Final section: IPE 400 meets all EN 1993-1-1 requirements for this loading configuration.
Key Takeaways
- Section classification drives everything. A Class 1 classification permits full plastic moment capacity. Class 4 sections require effective width calculations per EN 1993-1-5, dramatically reducing capacity.
- Lateral-torsional buckling is the governing check for intermediate-to-long unbraced beam spans. The χLT factor for this example (0.598) reduces the cross-section capacity by 40%, demonstrating that a section adequate for bending alone may fail LTB.
- The elastic critical moment Mcr calculation is sensitive to end restraint, load height, and moment distribution. Use the C1 and C2 factors from NCCI SN003a for accurate results, not simplified assumptions.

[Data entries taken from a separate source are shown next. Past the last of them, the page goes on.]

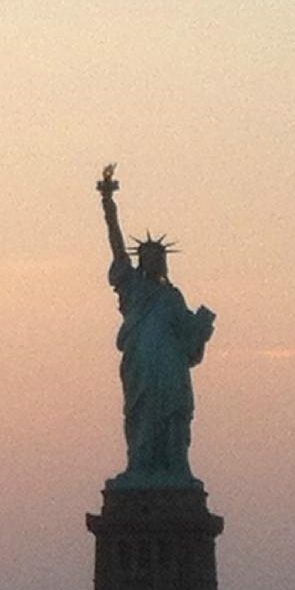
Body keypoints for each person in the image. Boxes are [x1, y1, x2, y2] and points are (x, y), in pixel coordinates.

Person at [97, 165, 215, 488]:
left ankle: (175, 467)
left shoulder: (171, 296)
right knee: (142, 416)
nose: (149, 261)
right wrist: (108, 203)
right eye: (144, 256)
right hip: (142, 369)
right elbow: (116, 246)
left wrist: (202, 325)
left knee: (174, 416)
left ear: (162, 262)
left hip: (171, 370)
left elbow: (190, 337)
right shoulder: (132, 287)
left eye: (155, 257)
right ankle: (140, 466)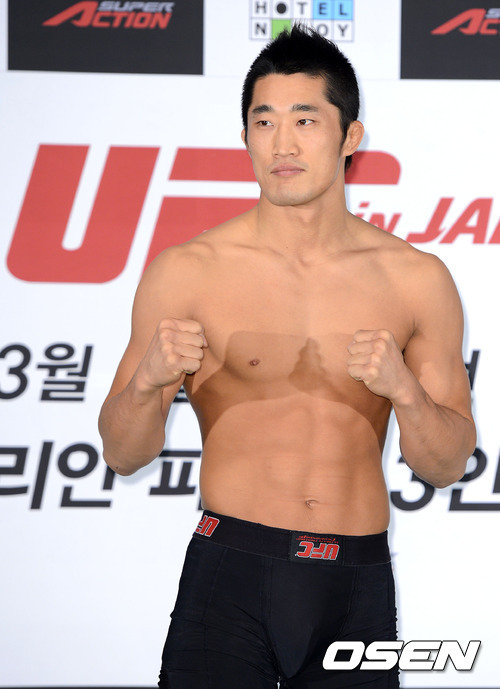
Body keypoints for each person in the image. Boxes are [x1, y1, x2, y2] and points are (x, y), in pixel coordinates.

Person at [98, 25, 476, 689]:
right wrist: (148, 382)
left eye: (305, 119)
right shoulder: (188, 272)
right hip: (229, 580)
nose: (282, 143)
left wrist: (405, 391)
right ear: (245, 135)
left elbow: (444, 465)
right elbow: (122, 453)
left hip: (354, 588)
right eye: (263, 121)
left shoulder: (415, 280)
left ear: (350, 136)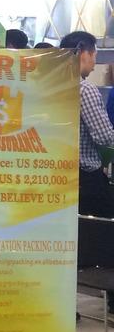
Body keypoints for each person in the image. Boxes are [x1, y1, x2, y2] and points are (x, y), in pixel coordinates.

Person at [60, 31, 114, 218]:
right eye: (94, 55)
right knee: (100, 228)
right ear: (83, 53)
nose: (94, 63)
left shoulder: (54, 85)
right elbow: (105, 136)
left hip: (59, 173)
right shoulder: (85, 89)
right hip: (86, 177)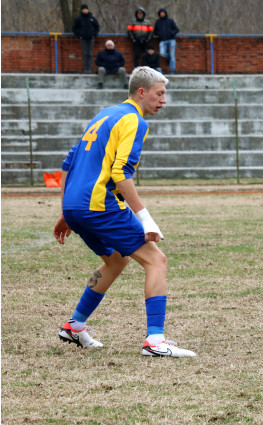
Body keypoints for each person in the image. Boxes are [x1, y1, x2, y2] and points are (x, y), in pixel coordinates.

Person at [53, 66, 197, 357]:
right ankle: (155, 341)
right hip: (99, 205)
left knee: (116, 260)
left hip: (77, 205)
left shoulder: (104, 114)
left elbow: (69, 163)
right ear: (142, 92)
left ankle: (75, 326)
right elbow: (121, 173)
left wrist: (66, 211)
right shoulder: (134, 120)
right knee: (156, 260)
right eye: (159, 94)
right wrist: (146, 218)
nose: (163, 100)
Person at [72, 4, 100, 74]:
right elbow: (74, 28)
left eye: (86, 9)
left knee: (90, 54)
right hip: (83, 39)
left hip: (91, 38)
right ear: (82, 10)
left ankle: (89, 69)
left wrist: (94, 34)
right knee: (85, 54)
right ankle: (85, 69)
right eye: (84, 9)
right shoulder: (79, 19)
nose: (85, 10)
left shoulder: (92, 18)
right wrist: (79, 35)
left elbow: (97, 26)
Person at [154, 8, 179, 74]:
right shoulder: (158, 22)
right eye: (161, 13)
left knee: (172, 55)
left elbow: (176, 30)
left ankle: (172, 70)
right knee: (162, 53)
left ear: (165, 13)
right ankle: (169, 57)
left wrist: (171, 33)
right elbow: (155, 31)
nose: (162, 14)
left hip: (171, 40)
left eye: (163, 13)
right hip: (162, 40)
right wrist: (160, 34)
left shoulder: (170, 21)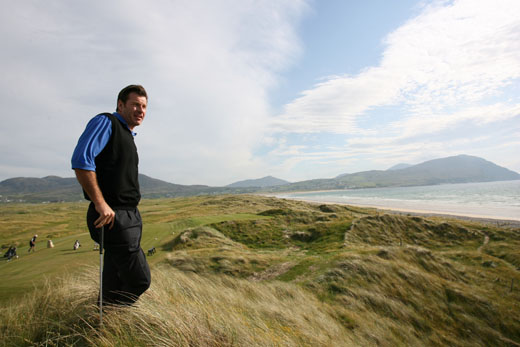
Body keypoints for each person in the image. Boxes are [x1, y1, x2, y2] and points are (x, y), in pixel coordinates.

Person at [71, 85, 151, 306]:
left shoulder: (127, 135)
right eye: (135, 104)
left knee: (114, 279)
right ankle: (115, 318)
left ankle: (103, 326)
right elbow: (81, 161)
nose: (140, 110)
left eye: (144, 106)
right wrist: (100, 203)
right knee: (139, 280)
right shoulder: (107, 123)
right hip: (112, 216)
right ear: (120, 104)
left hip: (128, 216)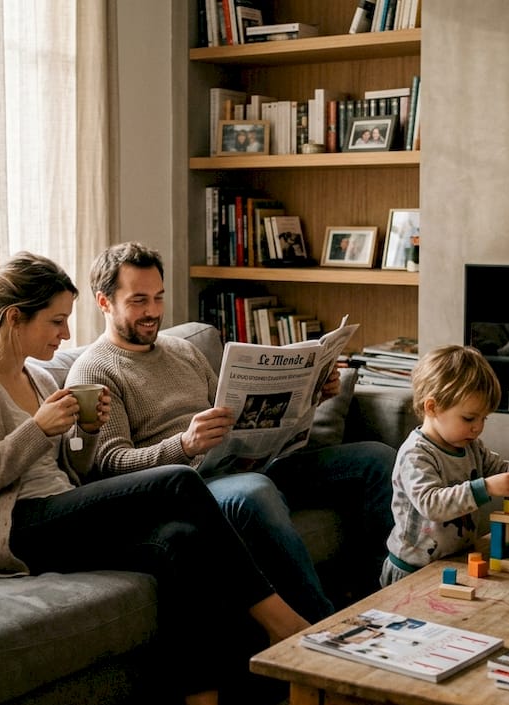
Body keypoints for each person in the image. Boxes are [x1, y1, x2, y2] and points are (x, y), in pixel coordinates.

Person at [0, 252, 308, 705]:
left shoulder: (40, 376)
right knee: (179, 482)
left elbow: (77, 471)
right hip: (11, 529)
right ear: (13, 319)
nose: (66, 335)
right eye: (56, 322)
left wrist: (83, 434)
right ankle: (281, 621)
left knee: (181, 542)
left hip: (59, 510)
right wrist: (37, 429)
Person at [68, 242, 397, 620]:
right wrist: (184, 444)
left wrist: (311, 396)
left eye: (159, 297)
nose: (154, 312)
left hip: (247, 460)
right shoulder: (94, 371)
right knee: (253, 492)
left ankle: (385, 600)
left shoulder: (182, 351)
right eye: (139, 300)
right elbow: (109, 464)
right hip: (196, 486)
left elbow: (234, 412)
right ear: (104, 302)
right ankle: (321, 628)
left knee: (375, 458)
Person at [381, 344, 509, 586]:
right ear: (432, 407)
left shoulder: (470, 445)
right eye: (469, 418)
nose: (478, 427)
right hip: (413, 569)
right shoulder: (416, 454)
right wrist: (487, 488)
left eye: (483, 418)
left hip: (455, 560)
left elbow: (495, 466)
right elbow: (431, 504)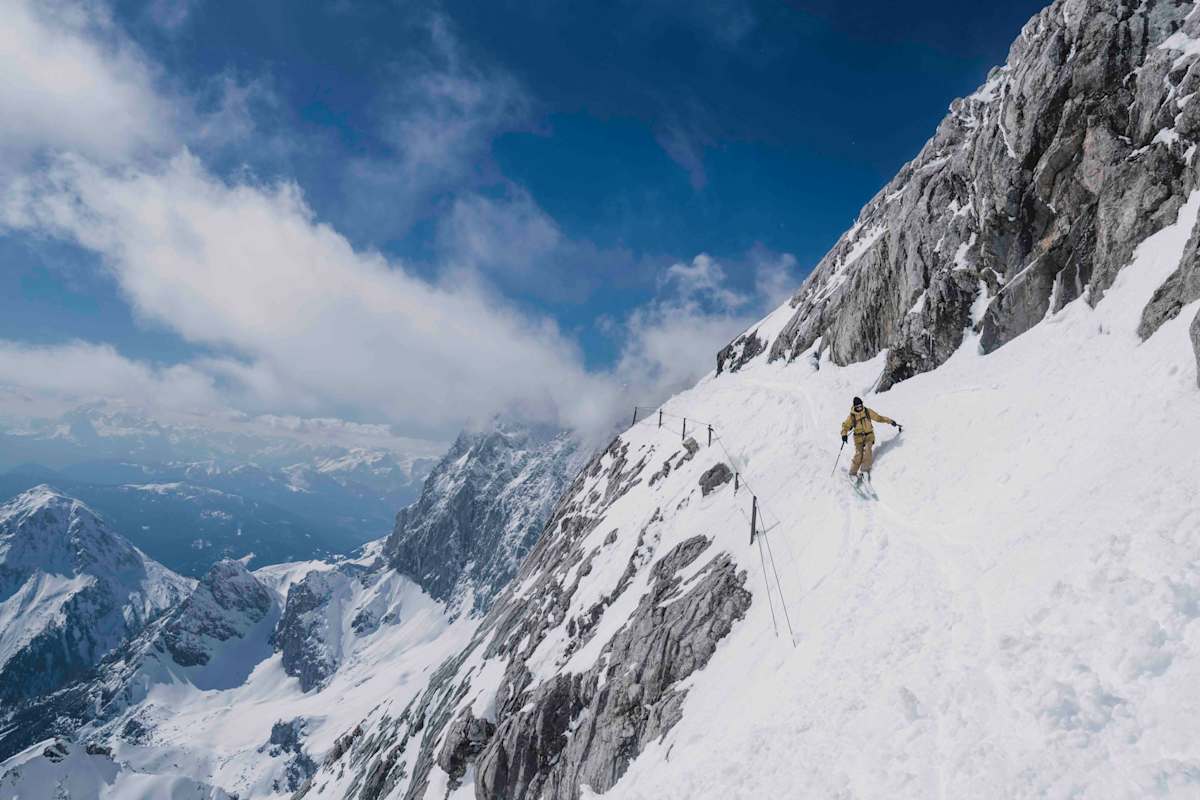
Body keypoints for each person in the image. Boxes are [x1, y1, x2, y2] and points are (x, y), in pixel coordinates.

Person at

- National Annex variations matter. The UK NA specifies buckling curve 'a' for rolled I-sections regardless of h/b ratio, which gives a higher χLT than the generic Eurocode curve selection. The German NA uses γM1=1.10 (vs 1.00 recommended), reducing Mb,Rd by ~9%.